Glowacz owned a single-family home for a number of years but he was tired of the ongoing maintenance costs. So he partnered with a friend, who wanted out of their condo, and some other people to purchase their current Logan Square building, featuring six three-bedroom units, under a not-for-profit entity.
“What we found right up front was that there’s no central place to go for information on forming a cooperative, and that obstacle still exists today,” Glowacz said. “The second obstacle was funding, which also still exists.”
Sol House is a limited equity cooperative, meaning members “buy in” to a share in the cooperative when they join. The last share went for $90,000, Glowacz said, which is well below the market rate for a comparable three-bedroom unit in the neighborhood.

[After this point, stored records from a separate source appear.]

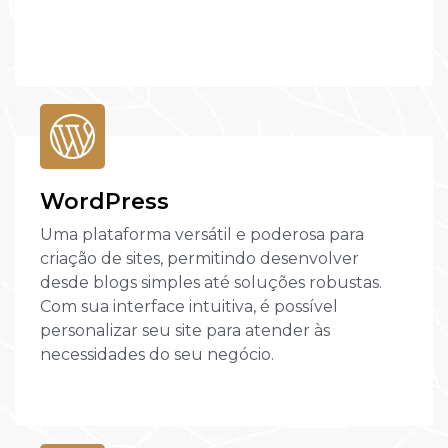
WordPress
Uma plataforma versátil e poderosa para
criação de sites, permitindo desenvolver
desde blogs simples até soluções robustas.
Com sua interface intuitiva, é possível
personalizar seu site para atender às
necessidades do seu negócio.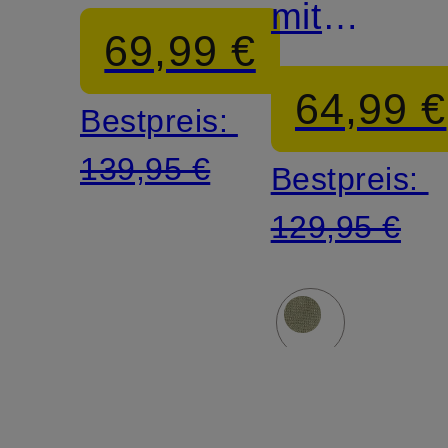
mit
69,99 €
Leinen
64,99 €
Bestpreis:
139,95 €
Bestpreis:
129,95 €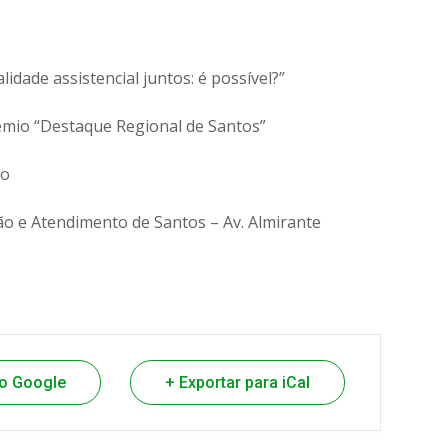
lidade assistencial juntos: é possível?”
êmio “Destaque Regional de Santos”
ão
ção e Atendimento de Santos – Av. Almirante
do Google
+ Exportar para iCal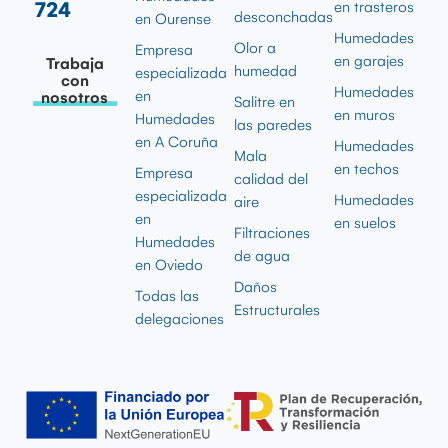
724
en trasteros
desconchadas
en Ourense
Humedades
Olor a
Empresa
en garajes
Trabaja
humedad
especializada
con
Humedades
en
nosotros
Salitre en
en muros
Humedades
las paredes
en A Coruña
Humedades
Mala
en techos
Empresa
calidad del
especializada
Humedades
aire
en
en suelos
Filtraciones
Humedades
de agua
en Oviedo
Daños
Todas las
Estructurales
delegaciones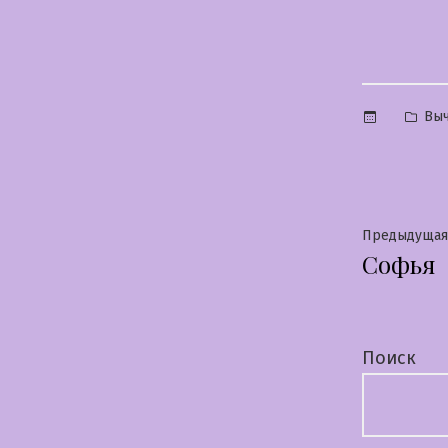
Опу
Выч
в
Нави
Предыдущая
Софья
по
запи
Поиск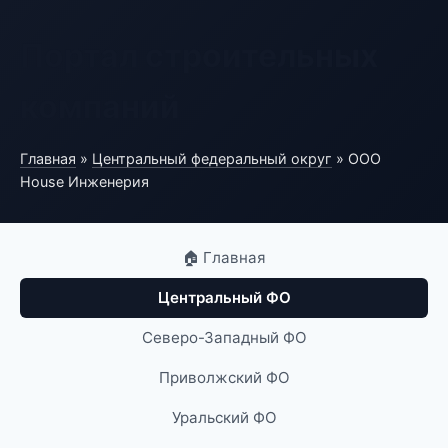
Портал строительных
компаний
Главная
»
Центральный федеральный округ
» ООО
House Инженерия
🏠 Главная
Центральный ФО
Северо-Западный ФО
Приволжский ФО
Уральский ФО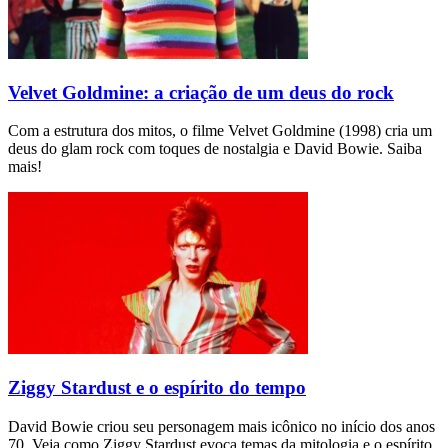
Velvet Goldmine: a criação de um deus do rock
Com a estrutura dos mitos, o filme Velvet Goldmine (1998) cria um
deus do glam rock com toques de nostalgia e David Bowie. Saiba
mais!
Ziggy Stardust e o espírito do tempo
David Bowie criou seu personagem mais icônico no início dos anos
70. Veja como Ziggy Stardust evoca temas da mitologia e o espírito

In addition to purchasing a share, members pay between $1,000 and $2,000 a month for expenses like taxes, utilities, insurance and maintenance.
Sarah Kaplan, a Chicago attorney who represents housing cooperatives and co-founder of the HUB Housing Cooperative in Marshall Square, said because most cooperatives have to register as nonprofits, they usually only qualify for commercial loans. But commercial loans usually have higher interest rates compared to mortgages, she said.
“I think people considering this should know there are possibilities available,” she said. “One of the things I’m seeing people do in Chicago is an individual will buy a home or building — the individual mortgage rate has good terms and they want to turn it into a cooperative without losing those terms.”
The building owner could rent to the cooperative — if allowed by the mortgage terms — and give the cooperative the right to buy the property once the owner’s loan is paid off.
Buying a home with friends
Chicago teacher Linda Becker remembers being told by a financial adviser that she couldn’t afford a single-family home.
“They told me that I could really only afford a condo,” Becker said. “But I was really set on having a backyard and garden. I thought if I was going to spend all this money, I wanted some dirt to come with it.”
When Becker’s old college roommate moved to Chicago, the duo started talking about buying a place together. With the help of a lawyer, the friends, and their respective spouses, drafted a housing contract and purchased a two-flat in Logan Square.
“It worked out great,” Becker said. “We ended up having kids, sharing a nanny, fixing up the place. We figured out what vegetables to put in the garden. It was awesome.”
The other couple eventually moved out-of-state. Becker and her husband still live in the building and purchased the second unit, which they now rent out.
The experience of buying a building with friends gave Becker a deeper understanding of how a lack of affordable housing can push people out of a neighborhood or force them to get creative, she said.
“I would love to see affordable housing be an issue that’s addressed at the local, state and federal level,” she said. “But I’m also grateful I was able to achieve a comfortable living arrangement that wasn’t the traditional path. Despite the cost of living, there are creative solutions that can enable you to be comfortable and a property owner.”